As fate would have it Sweatpants Guy and I left the second store at the same time so this time I turned to him and said “It’s not every day a gal asks you out in the super market.”  He flashed that amazing smile and said, “I know, she really made my day.”

I have no idea if Sweatpants Guy and Ponytail Girl got together but I love that I was there to witness their real life encounter.  As I walked home with arms full of groceries I decided to make it a goal to ask a complete stranger out on date in person before the end of the year.

Thanks Sweatpants Guy and Ponytail girl for reminding me there are other ways to connect, ways that are spontaneous, true, real and a bit magical.

Have you ever asked a total stranger out in person (in the last 5 years)?  How did it go?

When Men Were Kings

My grandfather (Poppa) turned 103 this weekend.   In his lifetime he lived through wars, prohibition, the depression, the first moonwalk, the invention of talking motion pictures, Penicillin, television, credit cards, and so much more.  He also held over twenty jobs in his lifetime including taxi driver, mechanic, and he even ran the player piano at a local roller skating rink.

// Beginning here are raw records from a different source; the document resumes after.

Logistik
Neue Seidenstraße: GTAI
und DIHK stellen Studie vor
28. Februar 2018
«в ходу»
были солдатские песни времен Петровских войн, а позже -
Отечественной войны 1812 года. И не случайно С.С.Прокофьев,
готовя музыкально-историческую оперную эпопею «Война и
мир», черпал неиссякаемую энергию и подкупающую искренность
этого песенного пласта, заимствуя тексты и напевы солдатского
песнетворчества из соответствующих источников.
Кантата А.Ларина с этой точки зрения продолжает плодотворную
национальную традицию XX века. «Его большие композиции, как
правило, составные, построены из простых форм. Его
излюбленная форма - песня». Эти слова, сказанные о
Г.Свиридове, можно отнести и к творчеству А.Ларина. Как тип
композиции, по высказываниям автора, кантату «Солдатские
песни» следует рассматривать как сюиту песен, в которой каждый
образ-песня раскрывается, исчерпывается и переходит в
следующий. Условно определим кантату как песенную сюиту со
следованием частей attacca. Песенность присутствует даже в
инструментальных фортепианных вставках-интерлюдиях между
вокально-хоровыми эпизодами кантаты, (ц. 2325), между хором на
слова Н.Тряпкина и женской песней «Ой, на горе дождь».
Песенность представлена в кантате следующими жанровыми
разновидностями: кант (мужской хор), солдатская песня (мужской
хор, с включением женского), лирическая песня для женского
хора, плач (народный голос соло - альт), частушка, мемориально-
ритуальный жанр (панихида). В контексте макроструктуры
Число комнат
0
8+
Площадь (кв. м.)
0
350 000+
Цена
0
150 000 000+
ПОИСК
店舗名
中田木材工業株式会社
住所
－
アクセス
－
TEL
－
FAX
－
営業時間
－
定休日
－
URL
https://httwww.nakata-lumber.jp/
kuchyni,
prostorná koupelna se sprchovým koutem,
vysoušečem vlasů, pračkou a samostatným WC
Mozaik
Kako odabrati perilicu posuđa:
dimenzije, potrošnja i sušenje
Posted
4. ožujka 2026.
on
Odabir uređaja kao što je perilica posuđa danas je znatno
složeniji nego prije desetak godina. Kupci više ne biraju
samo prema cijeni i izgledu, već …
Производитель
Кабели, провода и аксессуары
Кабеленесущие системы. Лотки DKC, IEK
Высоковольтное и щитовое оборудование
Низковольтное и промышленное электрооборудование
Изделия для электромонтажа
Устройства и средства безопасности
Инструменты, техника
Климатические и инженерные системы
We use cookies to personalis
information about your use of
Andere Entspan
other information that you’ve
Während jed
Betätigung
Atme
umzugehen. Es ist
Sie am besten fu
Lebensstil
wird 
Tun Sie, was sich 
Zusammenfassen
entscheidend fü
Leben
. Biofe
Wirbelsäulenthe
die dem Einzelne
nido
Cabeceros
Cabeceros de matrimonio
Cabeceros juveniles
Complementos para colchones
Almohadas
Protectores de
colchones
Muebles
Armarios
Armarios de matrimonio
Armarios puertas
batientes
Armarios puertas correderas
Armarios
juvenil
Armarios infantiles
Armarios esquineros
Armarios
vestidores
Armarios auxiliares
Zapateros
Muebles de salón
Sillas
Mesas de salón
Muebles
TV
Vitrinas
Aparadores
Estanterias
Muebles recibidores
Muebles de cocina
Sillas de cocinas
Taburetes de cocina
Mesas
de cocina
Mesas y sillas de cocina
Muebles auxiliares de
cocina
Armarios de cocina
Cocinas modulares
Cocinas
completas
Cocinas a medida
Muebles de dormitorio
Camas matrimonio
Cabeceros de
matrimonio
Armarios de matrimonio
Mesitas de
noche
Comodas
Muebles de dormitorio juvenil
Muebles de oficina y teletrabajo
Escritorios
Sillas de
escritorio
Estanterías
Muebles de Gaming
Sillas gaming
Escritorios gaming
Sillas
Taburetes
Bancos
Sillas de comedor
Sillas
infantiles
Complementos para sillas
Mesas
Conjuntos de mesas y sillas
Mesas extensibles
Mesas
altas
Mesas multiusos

Poppa was lucky enough to be of sound mind until he was about 101.  Even today he remembers things from his youth with the clarity of someone much younger.  Once I was old enough to understand how fascinating Poppa’s life experiences were, I began to ask probing questions hoping to spark a story. “Tell me about making home brew,” I would ask.  “Did you know any gangsters, members of the Black Hand perhaps?”  These questions would start Poppa down an enchanting path full of characters named Zig Zag and Gooch.  He told of hiding men in barrels, smuggling them out of town to safety and of high stake poker games behind iron doors in Pittsburgh. He also spoke of a time when men were kings.

When Poppa ended a story with “but that was when men were kings” the story sometimes involved accounts when women were considered less than men.  Stories about a time when men expected their wives and children to walk behind them when they walked into town.  Stories modern women would consider shocking. However, more often his “When Men Were Kings” stories were about how hard everyone worked and how respect, kindness and chivalry were fundamental qualities that men possessed.

My work and lifestyle enable me to meet many new people, sometimes up to fifty or sixty a year. The more I meet, the more I notice the lack of fundamental qualities men possess that, in my eyes, make a man a king.

Things like really listening to the person across the table – the conference room table or the dinner table.  Complimenting how someone looks. Taking an interest in someone’s life, or friends.  Treating people with genuine kindness and dare I say, even displaying a bit of chivalry.  Opening a car door, paying for a first date, leading a lady through a door, not cursing like a sailor and dressing like a man, not a boy, for a formal occasion are things I find less and less the norm.

Please understand, I know there are many men out there worthy of a crown.   I know a few personally.  I’m simply making a broad observation.   It just seems that genuineness and chivalry are slowly becoming obsolete and sometimes I wonder, should I ever have a daughter, will she encounter a king or will she only find them in the tales I tell of time when men were truly kings.